The industry is a lot of fun and comes with many highs. I’d describe my experience as a roller coaster ride, plenty of highs but some lows too. It’s not glamorous as you are led to believe, it’s hard work and highly competitive, but when you’re so passionate about it that doesn’t matter. I think these qualities help if you want to succeed.

Confidence not cockiness or arrogance, people skills, ambition – it’s what drives you and keeps you going on the bad days, determination and knowledge of your field. Nothing is ever handed to you on a plate it requires hard work. You need to start contacting industry bods as soon as possible. The earlier you can show you’re interested the better. It shows you’re passionate, committed and serious about wanting to work in the industry.

Offer to work for free, offer to come in and watch the professional’s work (known as shadowing). Offer to make the tea! Gather as much work experience as you possibly can, it’s invaluable on your CV. Most industry people will be happy to talk to you and offer help and advice.

Research, research, research. It’s vital to know as much as you can about the company your going to meet. What programmes they make, watch or listen to the output, make notes, note any questions you have to ask.

The first job you get might not be in the area of television production you end up in. I started as an Edit Assistant but it put me in the right place to become a presenter. So remember to be flexible in order to work your way up to where you want to be.
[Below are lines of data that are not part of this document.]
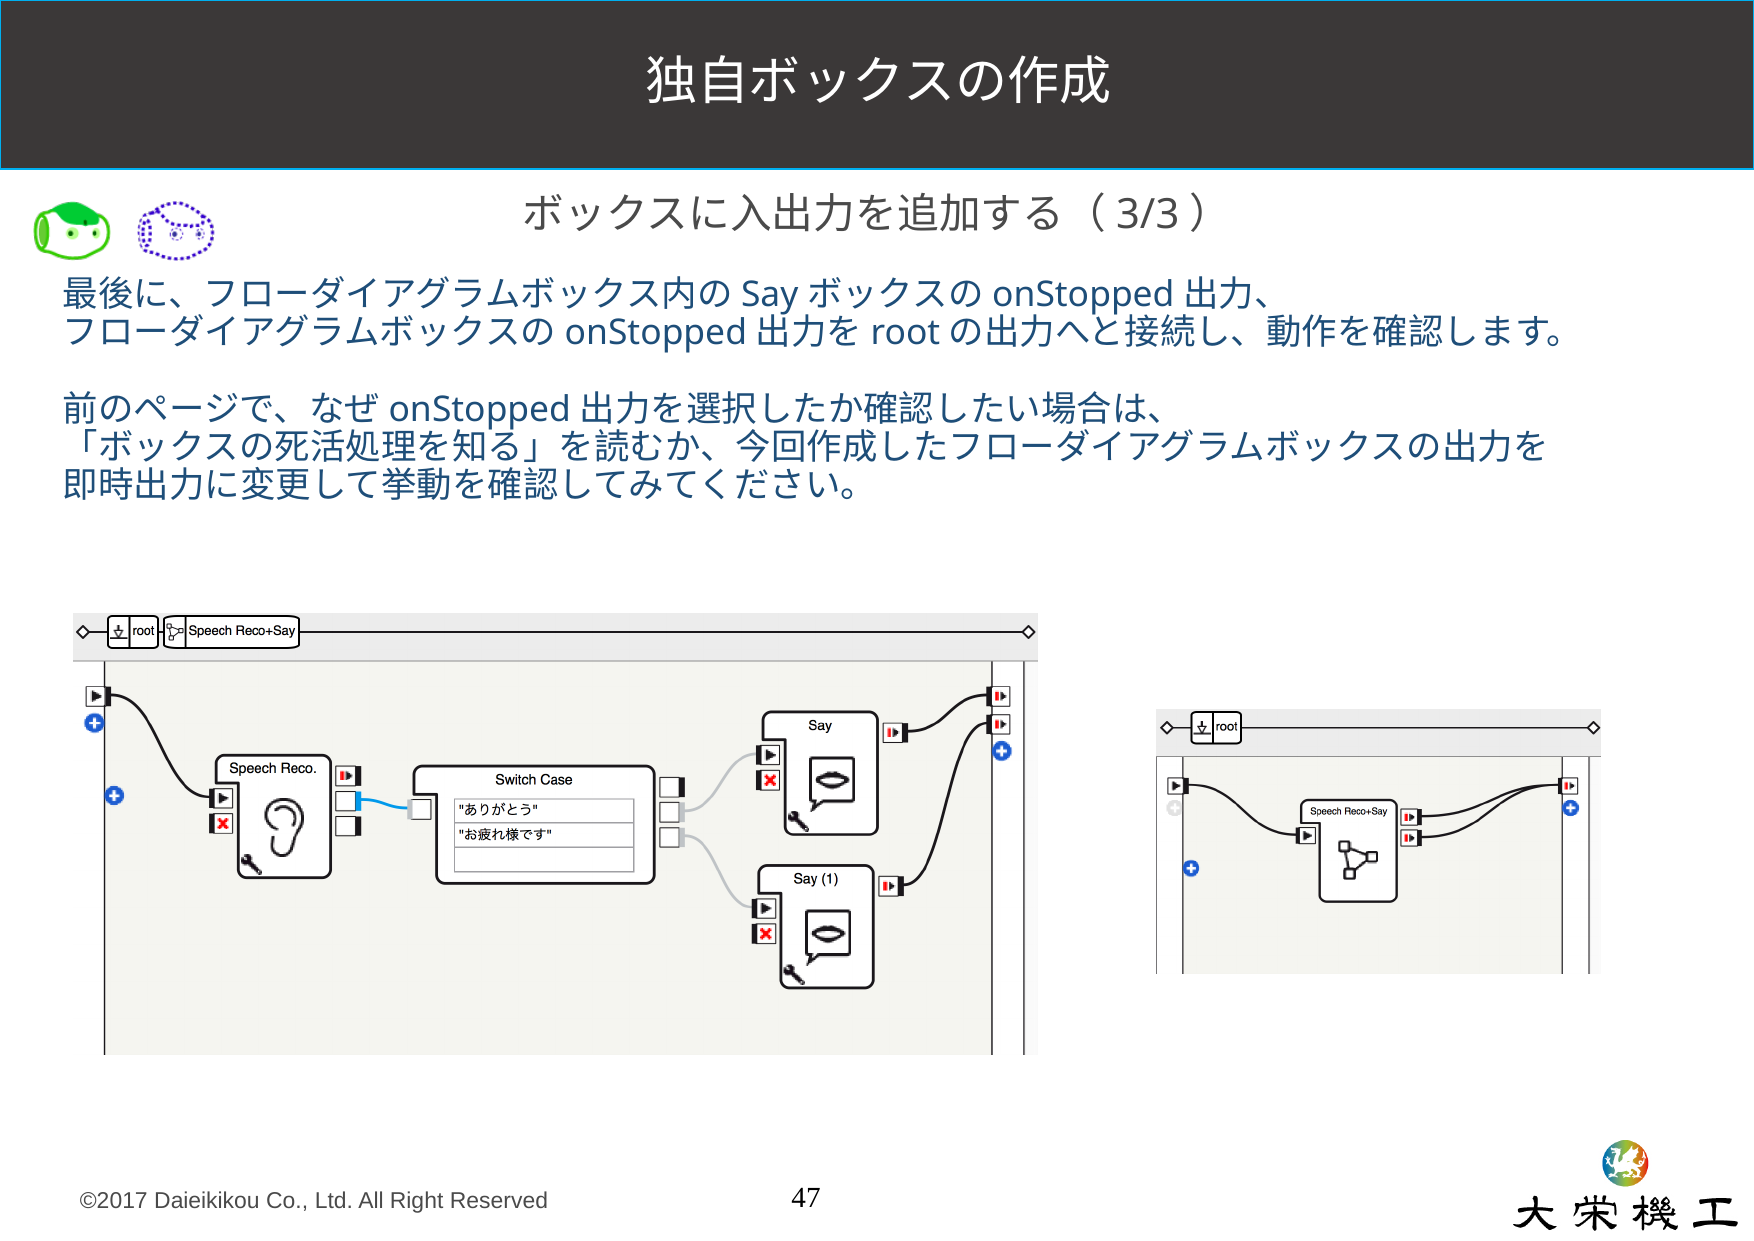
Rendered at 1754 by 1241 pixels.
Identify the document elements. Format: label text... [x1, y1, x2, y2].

title ボックスに入出力を追加する（3/3） [285, 182, 1469, 249]
picture [31, 190, 113, 272]
picture [135, 190, 217, 272]
subtitle 独自ボックスの作成 [112, 5, 1644, 160]
picture [73, 612, 1038, 1055]
picture [1513, 1140, 1738, 1231]
picture [1156, 708, 1601, 974]
list 最後に、フローダイアグラムボックス内のSayボックスのonStopped出力、 フローダイアグラムボックスのonStopped出力をrootの出力へと接続し、動作を確認します。 前のページで、なぜonStopped出力を選択したか確認したい場合は、 「ボックスの死活処理を知る」を読むか、今回作成したフローダイアグラムボックスの出力を 即時出力に変更して挙動を確認してみてください。 [58, 271, 1696, 1163]
slide_number 47 [777, 1162, 980, 1229]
I believe if you are talented, believe in yourself, want it enough and your determined to succeed you can achieve anything.

Go for it, one thing is for sure if you don’t try – you’ll never know!

You can see Carys on her website: www.carysgdayne.co.uk.

1 comment

  • Guy Lambert says:

    I met Carys last year through my TV Presenting Advice service, and can honestly say that she is one of the nicest and most pleasant presenters I’ve ever met. Moreover, she’s hard working and focused.

    This article is a real tribute to her hard work and I hope many others find inspiration from her story. She’s gonna do well, she’s got the attitude for success.